Obviously, the shunt can very easily become a major error source, regardless of amplifier accuracy. Even more than the amplifier, with the shunt resistor you will have a tradeoff between the cost you are willing to pay and your application’s required performance. The shunt resistor’s temperature drift is one of the main error sources over temperature, unless you choose a costly resistor. High-precision (0.1%), low-drift (50 ppm/°C) resistors on catalog distribution sites cost somewhere between $4 and $8 in 1000-unit quantities.

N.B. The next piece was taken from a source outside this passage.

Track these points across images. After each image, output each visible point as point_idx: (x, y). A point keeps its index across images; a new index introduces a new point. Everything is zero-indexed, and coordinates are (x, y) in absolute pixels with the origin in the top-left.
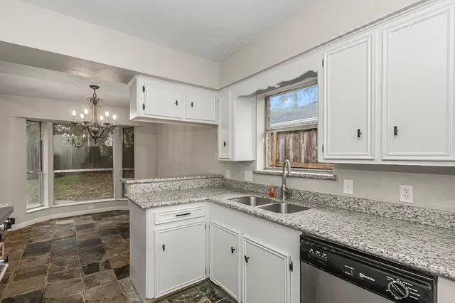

Texas Instruments recently released the INA250 current-sense amplifier, which integrates a high-precision (0.1%), low-drift (15 ppm/°C) shunt resistor. When combined with the amplifier characteristics, the INA250 offers a maximum error of 0.75% with a drift of less than 50 ppm/°C. In addition, the integration ensures a Kelvin connection to minimize board-layout error-contribution factors. The Web-listed $1.40 price for 1000 units is a premium over amplifiers with similar performance parameters such as the INA210 ($0.75 for 1000 units). However, if you add in the cost of an external precision shunt resistor, you can quickly offset the additional cost of the integrated solution versus the discrete solution.

Current-measurement accuracy is a very complex subject that has many moving parts. You will need to make tradeoffs to maximize the performance for your specific operating conditions. Using devices with low-drift characteristics and high precision can help minimize error, but you must balance the achievable performance against the target cost for your solution.